Start of GIVEN DATA
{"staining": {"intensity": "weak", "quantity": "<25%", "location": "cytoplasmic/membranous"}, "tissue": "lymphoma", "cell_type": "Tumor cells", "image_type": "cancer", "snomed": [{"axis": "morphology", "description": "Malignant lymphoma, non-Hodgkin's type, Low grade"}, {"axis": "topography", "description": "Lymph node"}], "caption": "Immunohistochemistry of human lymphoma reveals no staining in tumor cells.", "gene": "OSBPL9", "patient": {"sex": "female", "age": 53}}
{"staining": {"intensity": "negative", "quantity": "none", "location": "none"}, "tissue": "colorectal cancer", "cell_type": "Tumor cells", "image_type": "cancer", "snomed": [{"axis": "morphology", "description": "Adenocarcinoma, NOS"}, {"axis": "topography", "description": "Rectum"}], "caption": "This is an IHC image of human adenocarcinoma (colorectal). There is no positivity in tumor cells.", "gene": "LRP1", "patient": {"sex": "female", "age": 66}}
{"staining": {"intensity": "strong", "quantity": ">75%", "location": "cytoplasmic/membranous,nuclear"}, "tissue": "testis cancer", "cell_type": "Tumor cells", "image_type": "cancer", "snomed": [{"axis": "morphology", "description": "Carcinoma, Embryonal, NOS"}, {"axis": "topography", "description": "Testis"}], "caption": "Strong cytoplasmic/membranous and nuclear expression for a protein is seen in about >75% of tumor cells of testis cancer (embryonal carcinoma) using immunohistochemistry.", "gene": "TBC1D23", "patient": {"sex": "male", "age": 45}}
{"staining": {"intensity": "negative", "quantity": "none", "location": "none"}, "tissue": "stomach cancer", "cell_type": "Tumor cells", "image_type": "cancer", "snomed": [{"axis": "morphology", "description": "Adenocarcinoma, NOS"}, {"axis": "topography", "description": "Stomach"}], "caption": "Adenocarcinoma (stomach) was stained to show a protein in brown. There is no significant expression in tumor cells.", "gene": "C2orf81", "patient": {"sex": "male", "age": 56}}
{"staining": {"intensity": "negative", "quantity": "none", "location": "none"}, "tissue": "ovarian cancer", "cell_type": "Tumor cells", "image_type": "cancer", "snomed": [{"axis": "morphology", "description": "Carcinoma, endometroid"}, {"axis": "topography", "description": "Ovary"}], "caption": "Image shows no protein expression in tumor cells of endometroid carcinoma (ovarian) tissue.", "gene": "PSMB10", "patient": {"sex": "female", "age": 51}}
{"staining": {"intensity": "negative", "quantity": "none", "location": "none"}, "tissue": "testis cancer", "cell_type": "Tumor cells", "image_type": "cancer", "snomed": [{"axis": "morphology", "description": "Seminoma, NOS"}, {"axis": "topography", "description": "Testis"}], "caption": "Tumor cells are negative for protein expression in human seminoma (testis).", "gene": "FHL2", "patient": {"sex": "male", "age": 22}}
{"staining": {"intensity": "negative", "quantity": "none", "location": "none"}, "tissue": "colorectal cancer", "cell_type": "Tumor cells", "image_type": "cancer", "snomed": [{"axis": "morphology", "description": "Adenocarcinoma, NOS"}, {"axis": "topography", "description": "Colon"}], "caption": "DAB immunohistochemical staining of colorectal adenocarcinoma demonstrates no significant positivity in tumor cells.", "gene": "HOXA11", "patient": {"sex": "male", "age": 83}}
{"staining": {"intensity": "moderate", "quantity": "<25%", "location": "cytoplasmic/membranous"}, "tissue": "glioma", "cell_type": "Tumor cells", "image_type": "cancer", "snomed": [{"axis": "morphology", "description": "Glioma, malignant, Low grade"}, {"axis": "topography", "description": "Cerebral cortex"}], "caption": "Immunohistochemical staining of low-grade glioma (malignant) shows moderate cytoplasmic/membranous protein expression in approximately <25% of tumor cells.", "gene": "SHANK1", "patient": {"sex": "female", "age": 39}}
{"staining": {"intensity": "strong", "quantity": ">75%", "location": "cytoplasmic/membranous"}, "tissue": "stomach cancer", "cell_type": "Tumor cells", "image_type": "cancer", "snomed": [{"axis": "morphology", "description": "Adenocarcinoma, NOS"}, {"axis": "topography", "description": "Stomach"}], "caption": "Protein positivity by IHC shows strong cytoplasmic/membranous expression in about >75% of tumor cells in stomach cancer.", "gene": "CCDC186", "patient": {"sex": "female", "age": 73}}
End of GIVEN DATA
**WORK REQUEST**
Reproduce the listing exactly. Every line stays as it is.

**RESPONSE**
{"staining": {"intensity": "weak", "quantity": "<25%", "location": "cytoplasmic/membranous"}, "tissue": "lymphoma", "cell_type": "Tumor cells", "image_type": "cancer", "snomed": [{"axis": "morphology", "description": "Malignant lymphoma, non-Hodgkin's type, Low grade"}, {"axis": "topography", "description": "Lymph node"}], "caption": "Immunohistochemistry of human lymphoma reveals no staining in tumor cells.", "gene": "OSBPL9", "patient": {"sex": "female", "age": 53}}
{"staining": {"intensity": "negative", "quantity": "none", "location": "none"}, "tissue": "colorectal cancer", "cell_type": "Tumor cells", "image_type": "cancer", "snomed": [{"axis": "morphology", "description": "Adenocarcinoma, NOS"}, {"axis": "topography", "description": "Rectum"}], "caption": "This is an IHC image of human adenocarcinoma (colorectal). There is no positivity in tumor cells.", "gene": "LRP1", "patient": {"sex": "female", "age": 66}}
{"staining": {"intensity": "strong", "quantity": ">75%", "location": "cytoplasmic/membranous,nuclear"}, "tissue": "testis cancer", "cell_type": "Tumor cells", "image_type": "cancer", "snomed": [{"axis": "morphology", "description": "Carcinoma, Embryonal, NOS"}, {"axis": "topography", "description": "Testis"}], "caption": "Strong cytoplasmic/membranous and nuclear expression for a protein is seen in about >75% of tumor cells of testis cancer (embryonal carcinoma) using immunohistochemistry.", "gene": "TBC1D23", "patient": {"sex": "male", "age": 45}}
{"staining": {"intensity": "negative", "quantity": "none", "location": "none"}, "tissue": "stomach cancer", "cell_type": "Tumor cells", "image_type": "cancer", "snomed": [{"axis": "morphology", "description": "Adenocarcinoma, NOS"}, {"axis": "topography", "description": "Stomach"}], "caption": "Adenocarcinoma (stomach) was stained to show a protein in brown. There is no significant expression in tumor cells.", "gene": "C2orf81", "patient": {"sex": "male", "age": 56}}
{"staining": {"intensity": "negative", "quantity": "none", "location": "none"}, "tissue": "ovarian cancer", "cell_type": "Tumor cells", "image_type": "cancer", "snomed": [{"axis": "morphology", "description": "Carcinoma, endometroid"}, {"axis": "topography", "description": "Ovary"}], "caption": "Image shows no protein expression in tumor cells of endometroid carcinoma (ovarian) tissue.", "gene": "PSMB10", "patient": {"sex": "female", "age": 51}}
{"staining": {"intensity": "negative", "quantity": "none", "location": "none"}, "tissue": "testis cancer", "cell_type": "Tumor cells", "image_type": "cancer", "snomed": [{"axis": "morphology", "description": "Seminoma, NOS"}, {"axis": "topography", "description": "Testis"}], "caption": "Tumor cells are negative for protein expression in human seminoma (testis).", "gene": "FHL2", "patient": {"sex": "male", "age": 22}}
{"staining": {"intensity": "negative", "quantity": "none", "location": "none"}, "tissue": "colorectal cancer", "cell_type": "Tumor cells", "image_type": "cancer", "snomed": [{"axis": "morphology", "description": "Adenocarcinoma, NOS"}, {"axis": "topography", "description": "Colon"}], "caption": "DAB immunohistochemical staining of colorectal adenocarcinoma demonstrates no significant positivity in tumor cells.", "gene": "HOXA11", "patient": {"sex": "male", "age": 83}}
{"staining": {"intensity": "moderate", "quantity": "<25%", "location": "cytoplasmic/membranous"}, "tissue": "glioma", "cell_type": "Tumor cells", "image_type": "cancer", "snomed": [{"axis": "morphology", "description": "Glioma, malignant, Low grade"}, {"axis": "topography", "description": "Cerebral cortex"}], "caption": "Immunohistochemical staining of low-grade glioma (malignant) shows moderate cytoplasmic/membranous protein expression in approximately <25% of tumor cells.", "gene": "SHANK1", "patient": {"sex": "female", "age": 39}}
{"staining": {"intensity": "strong", "quantity": ">75%", "location": "cytoplasmic/membranous"}, "tissue": "stomach cancer", "cell_type": "Tumor cells", "image_type": "cancer", "snomed": [{"axis": "morphology", "description": "Adenocarcinoma, NOS"}, {"axis": "topography", "description": "Stomach"}], "caption": "Protein positivity by IHC shows strong cytoplasmic/membranous expression in about >75% of tumor cells in stomach cancer.", "gene": "CCDC186", "patient": {"sex": "female", "age": 73}}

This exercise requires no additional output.